═══ PROVIDED DATA

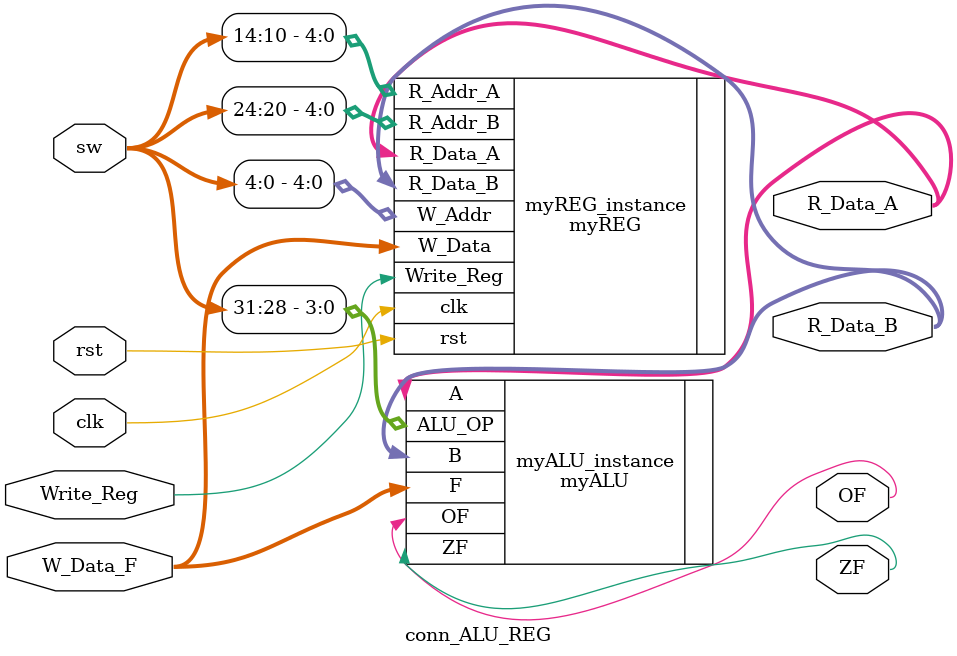
<source format=v>
`timescale 1ns / 1ps


module conn_ALU_REG(
    input [31:0] sw, 
    input Write_Reg,
    input [31:0] W_Data_F,//ºÏÔÚÒ»Æð
    input clk,
    input rst,
    output [31:0] R_Data_A,
    output [31:0] R_Data_B,
    output ZF,
    output OF
    );
    
    myREG myREG_instance(
            .W_Addr(sw[4:0]),
            .Write_Reg(Write_Reg),
            .W_Data(W_Data_F),
            .R_Addr_A(sw[14:10]),
            .R_Addr_B(sw[24:20]),
            .clk(clk),
            .rst(rst),
            .R_Data_A(R_Data_A),
            .R_Data_B(R_Data_B)
            );
            
    myALU myALU_instance(
            .A(R_Data_A),
            .B(R_Data_B),
            .ALU_OP(sw[31:28]),
            .ZF(ZF),
            .OF(OF),
            .F(W_Data_F)
            );
    
    
endmodule

</source>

══════

ASSIGNED TASK:
Transcribe all the records above word for word, without their images.

EXERCISE SOLUTION:
<source format=v>
`timescale 1ns / 1ps


module conn_ALU_REG(
    input [31:0] sw, 
    input Write_Reg,
    input [31:0] W_Data_F,//ºÏÔÚÒ»Æð
    input clk,
    input rst,
    output [31:0] R_Data_A,
    output [31:0] R_Data_B,
    output ZF,
    output OF
    );
    
    myREG myREG_instance(
            .W_Addr(sw[4:0]),
            .Write_Reg(Write_Reg),
            .W_Data(W_Data_F),
            .R_Addr_A(sw[14:10]),
            .R_Addr_B(sw[24:20]),
            .clk(clk),
            .rst(rst),
            .R_Data_A(R_Data_A),
            .R_Data_B(R_Data_B)
            );
            
    myALU myALU_instance(
            .A(R_Data_A),
            .B(R_Data_B),
            .ALU_OP(sw[31:28]),
            .ZF(ZF),
            .OF(OF),
            .F(W_Data_F)
            );
    
    
endmodule

</source>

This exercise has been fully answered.